WORK TO COMPLETE ->
Filter these entries down to lines holding "protection".

Dataset entries:
....

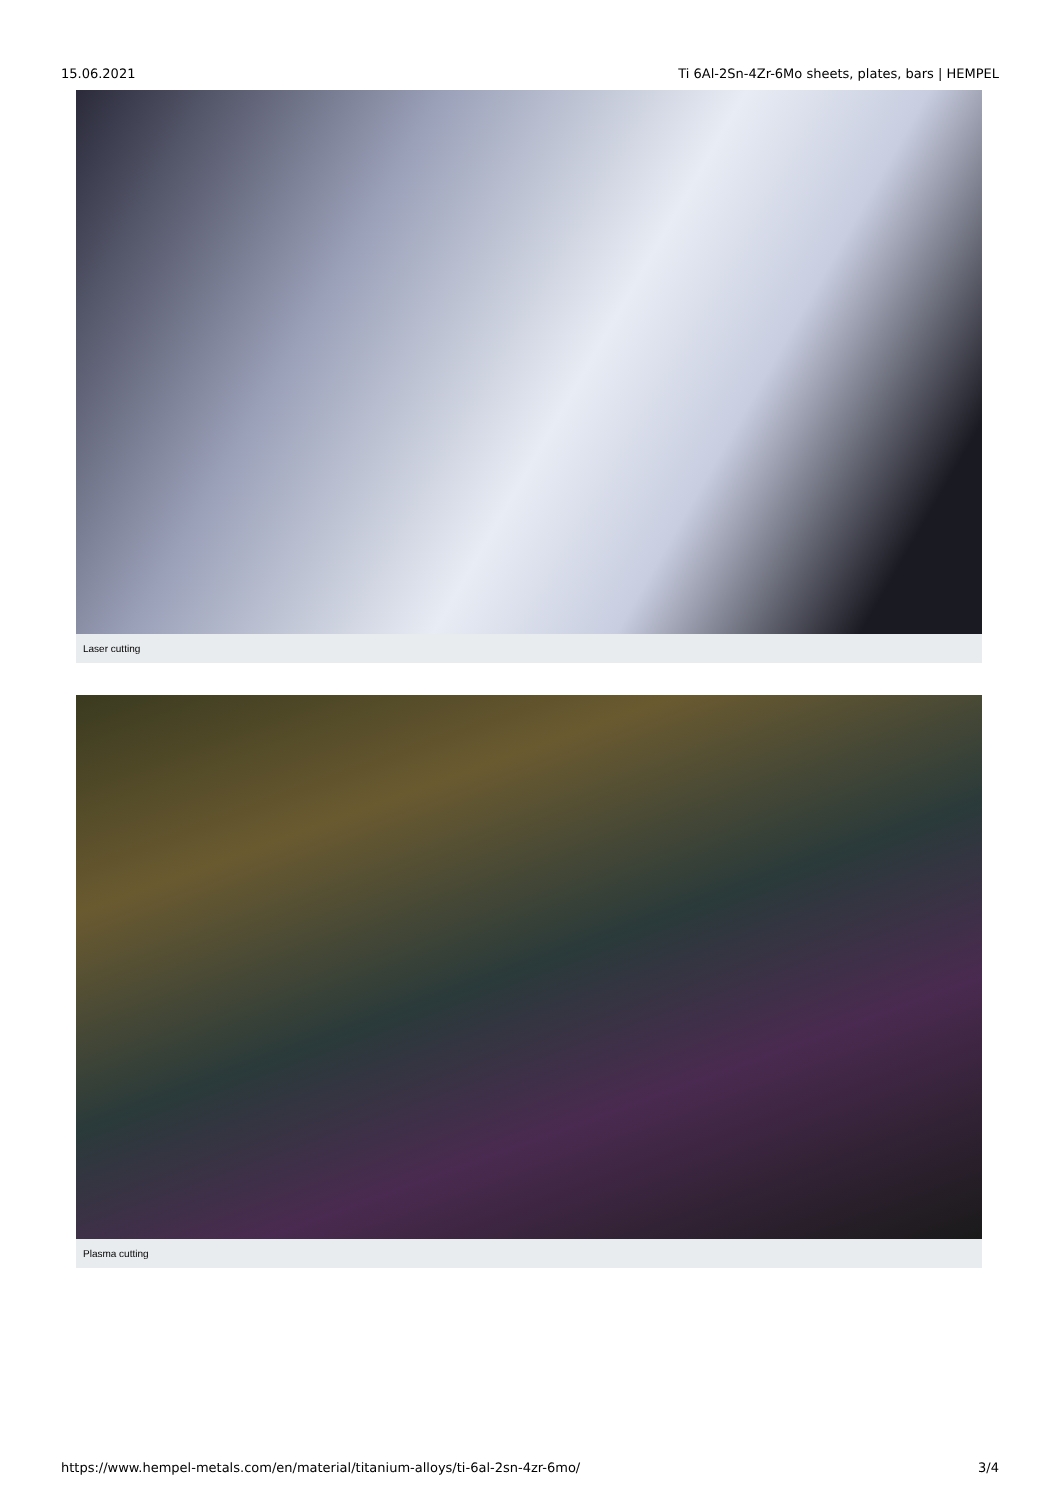15.06.2021 Ti 6Al-2Sn-4Zr-6Mo sheets, plates, bars | HEMPEL
Laser cutting
Plasma cutting
https://www.hempel-metals.com/en/material/titanium-alloys/ti-6al-2sn-4zr-6mo/ 3/4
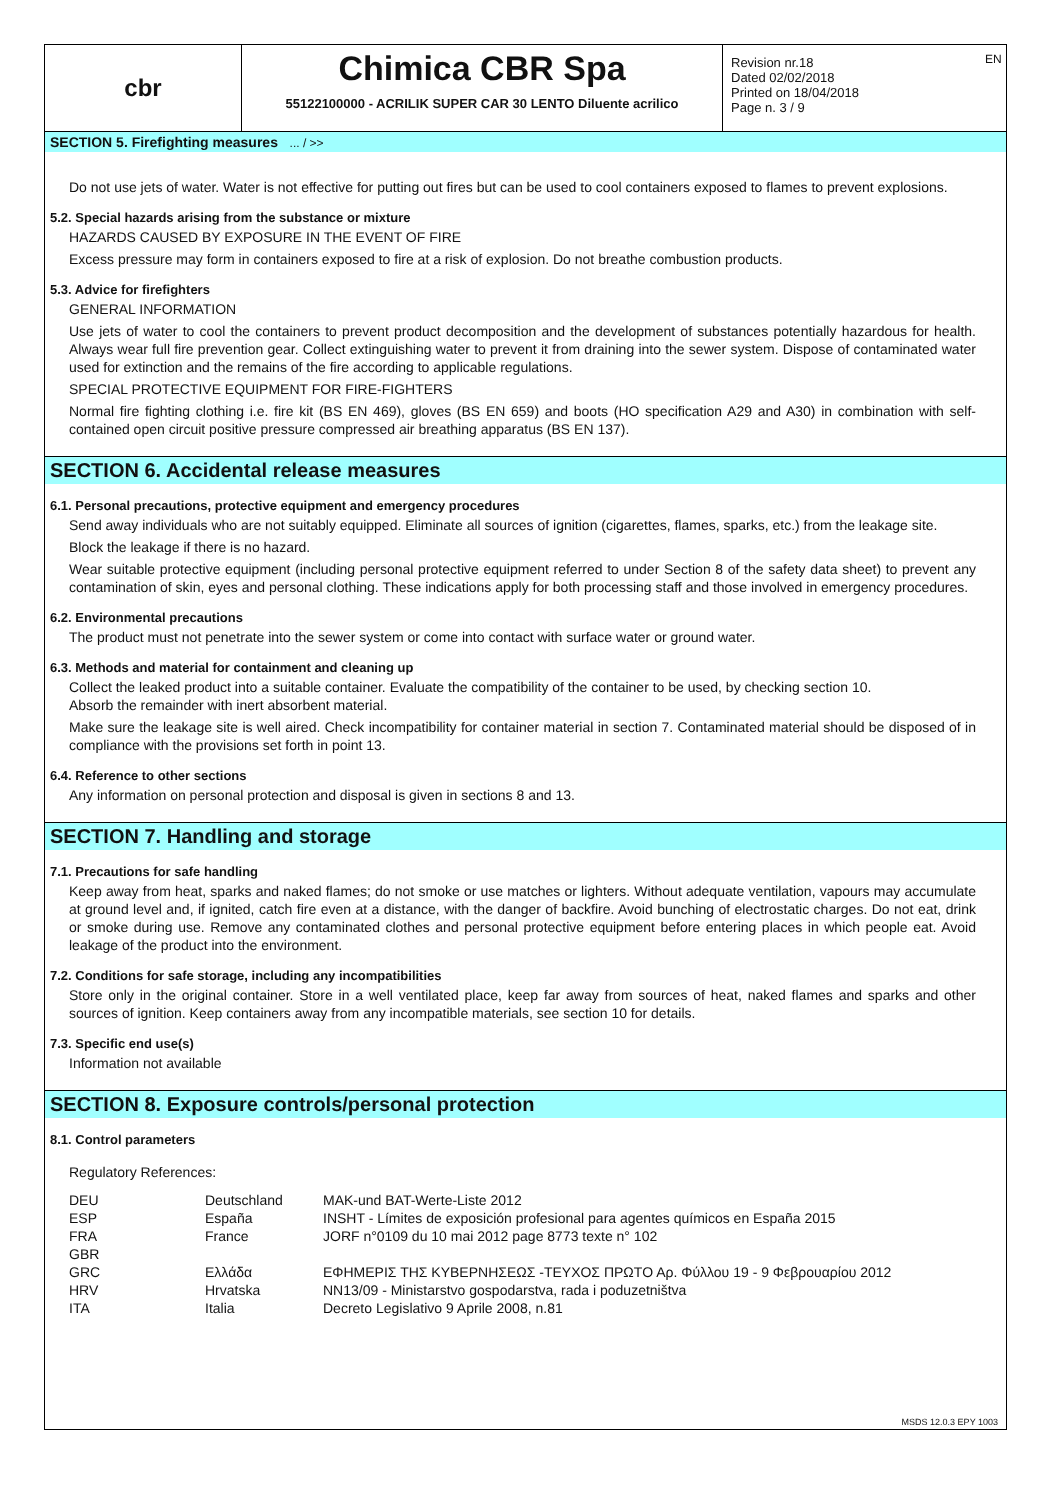EN
cbr
Chimica CBR Spa
55122100000 - ACRILIK SUPER CAR 30 LENTO Diluente acrilico
Revision nr.18
Dated 02/02/2018
Printed on 18/04/2018
Page n. 3 / 9
SECTION 5. Firefighting measures ... / >>
Do not use jets of water. Water is not effective for putting out fires but can be used to cool containers exposed to flames to prevent explosions.
5.2. Special hazards arising from the substance or mixture
HAZARDS CAUSED BY EXPOSURE IN THE EVENT OF FIRE
Excess pressure may form in containers exposed to fire at a risk of explosion. Do not breathe combustion products.
5.3. Advice for firefighters
GENERAL INFORMATION
Use jets of water to cool the containers to prevent product decomposition and the development of substances potentially hazardous for health. Always wear full fire prevention gear. Collect extinguishing water to prevent it from draining into the sewer system. Dispose of contaminated water used for extinction and the remains of the fire according to applicable regulations.
SPECIAL PROTECTIVE EQUIPMENT FOR FIRE-FIGHTERS
Normal fire fighting clothing i.e. fire kit (BS EN 469), gloves (BS EN 659) and boots (HO specification A29 and A30) in combination with self-contained open circuit positive pressure compressed air breathing apparatus (BS EN 137).
SECTION 6. Accidental release measures
6.1. Personal precautions, protective equipment and emergency procedures
Send away individuals who are not suitably equipped. Eliminate all sources of ignition (cigarettes, flames, sparks, etc.) from the leakage site.
Block the leakage if there is no hazard.
Wear suitable protective equipment (including personal protective equipment referred to under Section 8 of the safety data sheet) to prevent any contamination of skin, eyes and personal clothing. These indications apply for both processing staff and those involved in emergency procedures.
6.2. Environmental precautions
The product must not penetrate into the sewer system or come into contact with surface water or ground water.
6.3. Methods and material for containment and cleaning up
Collect the leaked product into a suitable container. Evaluate the compatibility of the container to be used, by checking section 10.
Absorb the remainder with inert absorbent material.
Make sure the leakage site is well aired. Check incompatibility for container material in section 7. Contaminated material should be disposed of in compliance with the provisions set forth in point 13.
6.4. Reference to other sections
Any information on personal protection and disposal is given in sections 8 and 13.
SECTION 7. Handling and storage
7.1. Precautions for safe handling
Keep away from heat, sparks and naked flames; do not smoke or use matches or lighters. Without adequate ventilation, vapours may accumulate at ground level and, if ignited, catch fire even at a distance, with the danger of backfire. Avoid bunching of electrostatic charges. Do not eat, drink or smoke during use. Remove any contaminated clothes and personal protective equipment before entering places in which people eat. Avoid leakage of the product into the environment.
7.2. Conditions for safe storage, including any incompatibilities
Store only in the original container. Store in a well ventilated place, keep far away from sources of heat, naked flames and sparks and other sources of ignition. Keep containers away from any incompatible materials, see section 10 for details.
7.3. Specific end use(s)
Information not available
SECTION 8. Exposure controls/personal protection
8.1. Control parameters
Regulatory References:
| DEU | Deutschland | MAK-und BAT-Werte-Liste 2012 |
| ESP | España | INSHT - Límites de exposición profesional para agentes químicos en España 2015 |
| FRA | France | JORF n°0109 du 10 mai 2012 page 8773 texte n° 102 |
| GBR | | |
| GRC | Ελλάδα | ΕΦΗΜΕΡΙΣ ΤΗΣ ΚΥΒΕΡΝΗΣΕΩΣ -ΤΕΥΧΟΣ ΠΡΩΤΟ Αρ. Φύλλου 19 - 9 Φεβρουαρίου 2012 |
| HRV | Hrvatska | NN13/09 - Ministarstvo gospodarstva, rada i poduzetništva |
| ITA | Italia | Decreto Legislativo 9 Aprile 2008, n.81 |
MSDS 12.0.3 EPY 1003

....

EXERCISE ANSWER ->
Any information on personal protection and disposal is given in sections 8 and 13.
SECTION 8. Exposure controls/personal protection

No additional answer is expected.